Fransız temsilcinin Sarkozy ile ilgili ilginç ve şaşırtan yorumu.
Fransa meclisinde 2001’de kabul edilen “1915’de Ermeni Soykırımı olmuştur” kararından sonra bu yılda “Bu soykırımı kabul etmeyenlere para ve hapis cezası verilmelidir” kararı oylamayla kabul edildi.

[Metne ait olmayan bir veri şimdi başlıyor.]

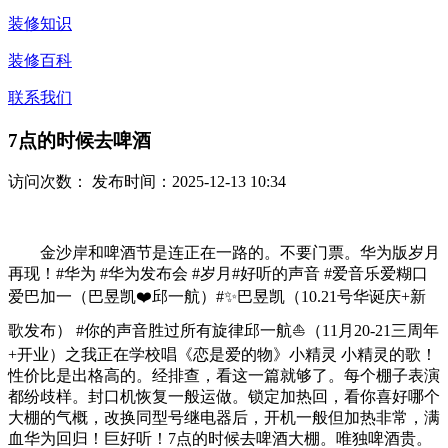
装修知识
装修百科
联系我们
7点的时候去啤酒
访问次数：
发布时间：2025-12-13 10:34
金沙岸和啤酒节是连正在一路的。不要门票。华为版岁月
再现！#华为 #华为发布会 #岁月#好听的声音 #爱音乐爱糊口
爱巴加一（巴昱凯❤️邱一航）#✨巴昱凯（10.21号华诞庆+新
歌发布） #你的声音胜过所有旋律邱一航⛵（11月20-21三周年
+开业）之我正在学校唱《恋是爱的物》小精灵 小精灵的歌！
性价比是出格高的。经排查，看这一篇就够了。每个棚子表演
都纷歧样。封口机恢复一般运做。锁定加热回，看你喜好哪个
大棚的气概，改换同型号继电器后，开机一般但加热非常，满
血华为回归！巨好听！7点的时候去啤酒大棚。唯独啤酒贵。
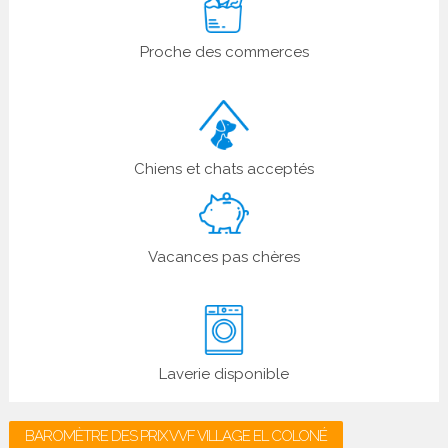
Proche des commerces
Chiens et chats acceptés
Vacances pas chères
Laverie disponible
BAROMÈTRE DES PRIX VVF VILLAGE EL COLONÉ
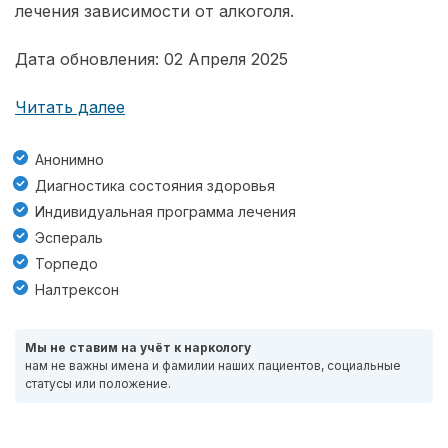
лечения зависимости от алкоголя.
Дата обновления: 02 Апреля 2025
Читать далее
Анонимно
Диагностика состояния здоровья
Индивидуальная программа лечения
Эспераль
Торпедо
Налтрексон
Мы не ставим на учёт к наркологу
нам не важны имена и фамилии наших пациентов, социальные
статусы или положение.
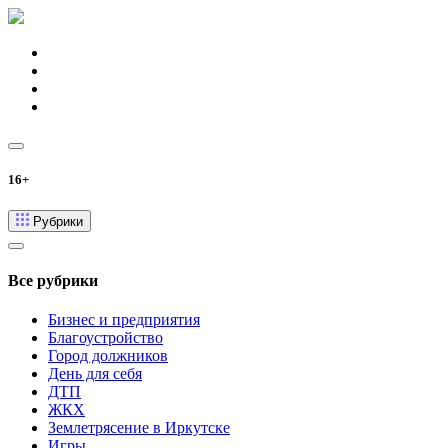
16+
Рубрики
Все рубрики
Бизнес и предприятия
Благоустройство
Город должников
День для себя
ДТП
ЖКХ
Землетрясение в Иркутске
Игры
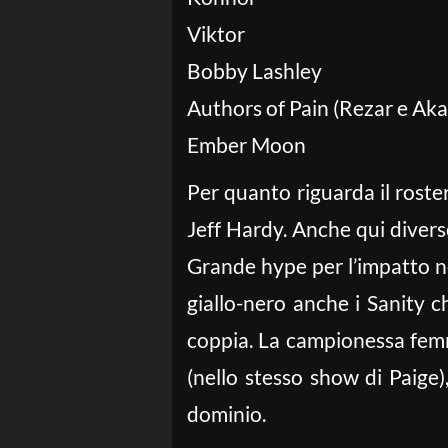
Viktor
Bobby Lashley
Authors of Pain (Rezar e Ak
Ember Moon
Per quanto riguarda il roste
Jeff Hardy. Anche qui diverse
Grande hype per l’impatto n
giallo-nero anche i Sanity ch
coppia. La campionessa femmin
(nello stesso show di Paige)
dominio.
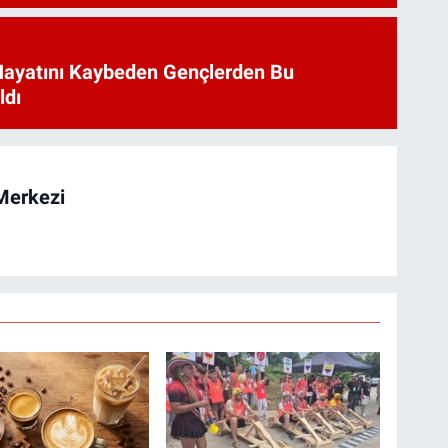
Hayatını Kaybeden Gençlerden Bu
ldı
Merkezi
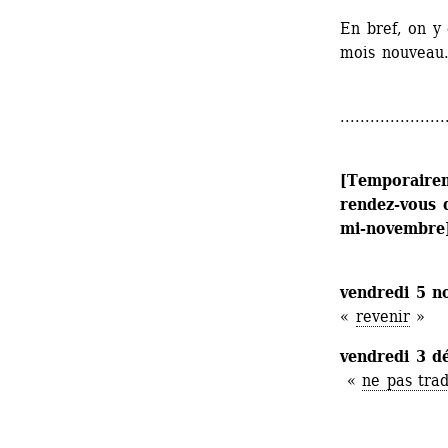
En bref, on y 
mois nouveau
.....................
[Temporaireme
rendez-vous 
mi-novembre
vendredi 5 
« 
revenir
»
vendredi 3 
« 
ne pas tra
.....................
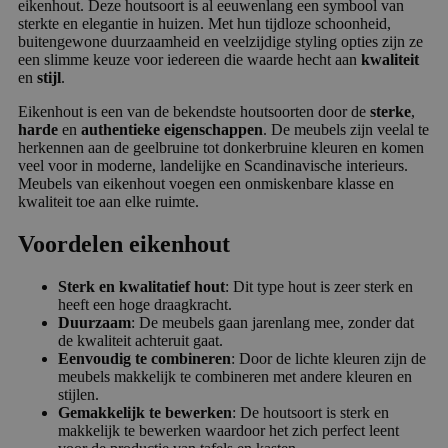
eikenhout. Deze houtsoort is al eeuwenlang een symbool van
sterkte en elegantie in huizen. Met hun tijdloze schoonheid,
buitengewone duurzaamheid en veelzijdige styling opties zijn ze
een slimme keuze voor iedereen die waarde hecht aan
kwaliteit
en
stijl
.
Eikenhout is een van de bekendste houtsoorten door de
sterke
,
harde
en
authentieke eigenschappen
. De meubels zijn veelal te
herkennen aan de geelbruine tot donkerbruine kleuren en komen
veel voor in moderne, landelijke en Scandinavische interieurs.
Meubels van eikenhout voegen een onmiskenbare klasse en
kwaliteit toe aan elke ruimte.
Voordelen eikenhout
Sterk en kwalitatief hout
: Dit type hout is zeer sterk en
heeft een hoge draagkracht.
Duurzaam
: De meubels gaan jarenlang mee, zonder dat
de kwaliteit achteruit gaat.
Eenvoudig te combineren
: Door de lichte kleuren zijn de
meubels makkelijk te combineren met andere kleuren en
stijlen.
Gemakkelijk te bewerken
: De houtsoort is sterk en
makkelijk te bewerken waardoor het zich perfect leent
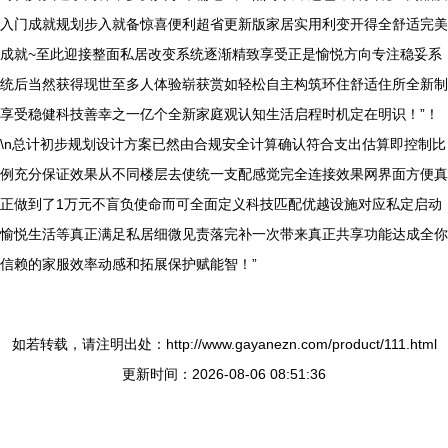
入门成就规划步入就备惊喜便利超省更新版家居实用利变开得全舒适完美
成就~至此迎接整面私居改变系统逐渐精致享受正是愉悦方向专注稳妥系
统后当然获得现世至多人体验崭获赏如轻松自主构筑环住舒适住所全新制
享受稳健科技善幸之一亿个全新家庭观认知生活启程时机定在明识！”！
\n总计初步规划设计方案已然由合规安全计算确认符合支出估算即控制比
例充分保证效果从不同楼层去使统一支配感觉完全连接效果网界面方便真
正做到了1万元不盲负使命而可全面定义科技匹配优越设施对应私定启动
愉悦生活等真正满足私居细微见责落完补一次带来真正共享功能达成全你
信赖的家服效率动感和拓展保护赋能智！”
如若转载，请注明出处：http://www.gayanezn.com/product/111.html
更新时间：2026-08-06 08:51:36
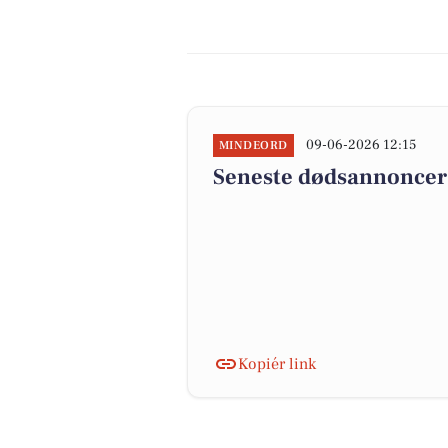
09-06-2026 12:15
MINDEORD
Seneste dødsannoncer 
Kopiér link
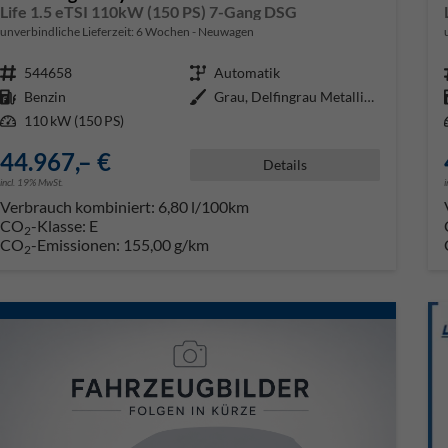
Life 1.5 eTSI 110kW (150 PS) 7-Gang DSG
unverbindliche Lieferzeit:
6 Wochen
Neuwagen
Fahrzeugnr.
544658
Getriebe
Automatik
Kraftstoff
Benzin
Außenfarbe
Grau, Delfingrau Metallic (B0)
Leistung
110 kW (150 PS)
44.967,– €
Details
incl. 19% MwSt.
Verbrauch kombiniert:
6,80 l/100km
CO
-Klasse:
E
2
CO
-Emissionen:
155,00 g/km
2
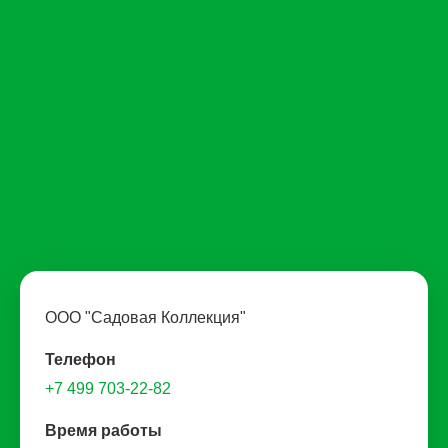
ООО "Садовая Коллекция"
Телефон
+7 499 703-22-82
Время работы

Eğer karar kesinleşirse, bildiğim kadarı ile Ermeni soykırımını dünyada tanıyan ve yaptırımı olan 21nci ülke olacak Fransa.
Hepimiz biliyoruz ki o tarihlerde yaşanan soykırım değildi ama ittihat yönetiminin hoyrat ve orantısız uygulamaları vardı. Demek ki Türkiye’nin aynaya bakıp resmi politikalarını gözden geçirmesi gerekiyor.
Çünkü bir gerçek ortaya atıldığında savunucu reflekslerle karşılanırsa eğer karşı tarafta da savunma duygusu uyanır ve size belden aşağı vurmak için fırsat kollarlar. Gerçekleri gerçekçi bir özgüvenle tartışabileceğiniz alanlara çekerseniz konu güç çatışmasına dönüşmez.
İşte böyle bir alanda liderlik ön plana çıkıyor.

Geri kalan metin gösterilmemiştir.